Famous Greek-Cypriot electronic engineer Chris Toumazou, has struck again creating an innovative product, which is characterized as the most advanced anti-aging serum ever created.
The new personalized treatment is suited to each person’s skin needs. Thanks to the technology of a new microchip, the creators of the system can analyze, via a computer, the person’s genetic material within just 30 minutes and find out how fast their body breaks down collagen (a vital protein that keeps the skin looking young) as well as determine the level of antioxidants in the body (which protect it against the damaging free radicals).
The above information allows the scientists to develop quickly an anti-ageing cream tailored to the person’s needs that can reduce effectively the appearance of wrinkles.

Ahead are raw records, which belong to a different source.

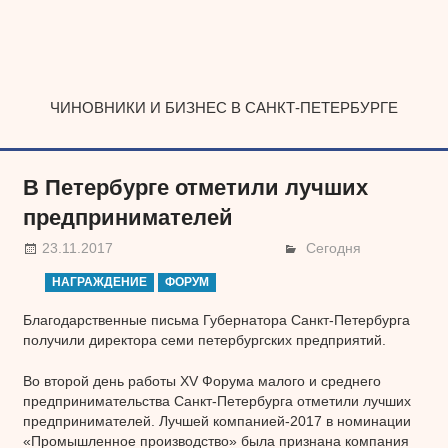
Наверх
ЧИНОВНИКИ И БИЗНЕС В САНКТ-ПЕТЕРБУРГЕ
В Петербурге отметили лучших
предпринимателей
23.11.2017
Сегодня
НАГРАЖДЕНИЕ
ФОРУМ
Благодарственные письма Губернатора Санкт-Петербурга
получили директора семи петербургских предприятий.
Во второй день работы XV Форума малого и среднего
предпринимательства Санкт-Петербурга отметили лучших
предпринимателей. Лучшей компанией-2017 в номинации
«Промышленное производство» была признана компания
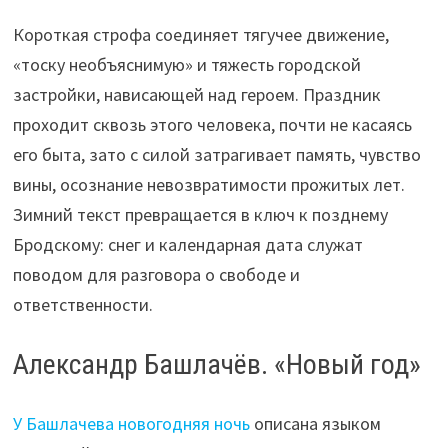
Короткая строфа соединяет тягучее движение,
«тоску необъяснимую» и тяжесть городской
застройки, нависающей над героем. Праздник
проходит сквозь этого человека, почти не касаясь
его быта, зато с силой затрагивает память, чувство
вины, осознание невозвратимости прожитых лет.
Зимний текст превращается в ключ к позднему
Бродскому: снег и календарная дата служат
поводом для разговора о свободе и
ответственности.
Александр Башлачёв. «Новый год»
У Башлачева новогодняя ночь
описана языком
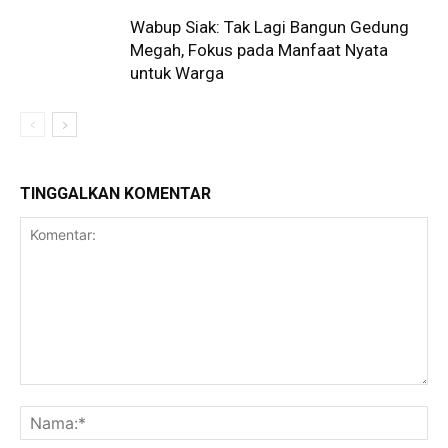
Wabup Siak: Tak Lagi Bangun Gedung
Megah, Fokus pada Manfaat Nyata
untuk Warga
TINGGALKAN KOMENTAR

According to British Telegraph, clinical trials over 18 months have already suggested that the product, named Geneu, reduces fine lines and wrinkles by up to 30% within just 12 weeks.
Chris Toumazou
DNA Electronics Chairman and Chief Scientific Advisor to GENEU Chris Toumazou was awarded the European Inventor Award 2014 in the Research Category for his rapid USB-based DNA-testing device. His creation of a lab-on-a-chip technology, a system that can test for genetic disease and drug intolerances in patients in less than 30 minutes, is just one of over 50 patents that Toumazou holds for medical diagnostic instruments.
The newly-crowned top inventor and winner of the prestigious contest left school with no formal qualifications. After failing his 11-plus, Toumazou – one of five children of Greek Cypriot immigrants to the U.K. – left school in Cheltenham. Rather than pursue a career in the family’s catering business, he decided to study electrical studies at the local City and Guilds.He took a two-year ordinary diploma and this was followed by a degree in engineering at Oxford Polytechnic, now Oxford Brookes University, and then a PhD.

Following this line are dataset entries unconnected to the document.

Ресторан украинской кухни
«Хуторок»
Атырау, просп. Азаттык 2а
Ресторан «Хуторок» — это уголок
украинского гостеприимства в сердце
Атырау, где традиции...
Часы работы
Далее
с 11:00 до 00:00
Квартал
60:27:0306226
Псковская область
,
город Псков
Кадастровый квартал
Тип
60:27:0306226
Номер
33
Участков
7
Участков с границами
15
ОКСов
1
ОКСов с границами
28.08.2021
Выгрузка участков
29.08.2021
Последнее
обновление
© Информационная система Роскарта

Within two years he was the youngest-ever appointed professor at Imperial in the late Eighties. His study in DNA chip technology was spurred with greater intensity after it was discovered that his son Marcus suffered from a genetic condition that was slowly destroying his kidneys. To improve health monitoring, Toumazou put pieces of DNA in microchips and in so doing found that he could make devices that would trigger signals when they came in contact with a particular DNA sample.
Using the patient’s saliva, a GP can tell if a somebody has a predisposition to a disease or can metabolise a medical drug.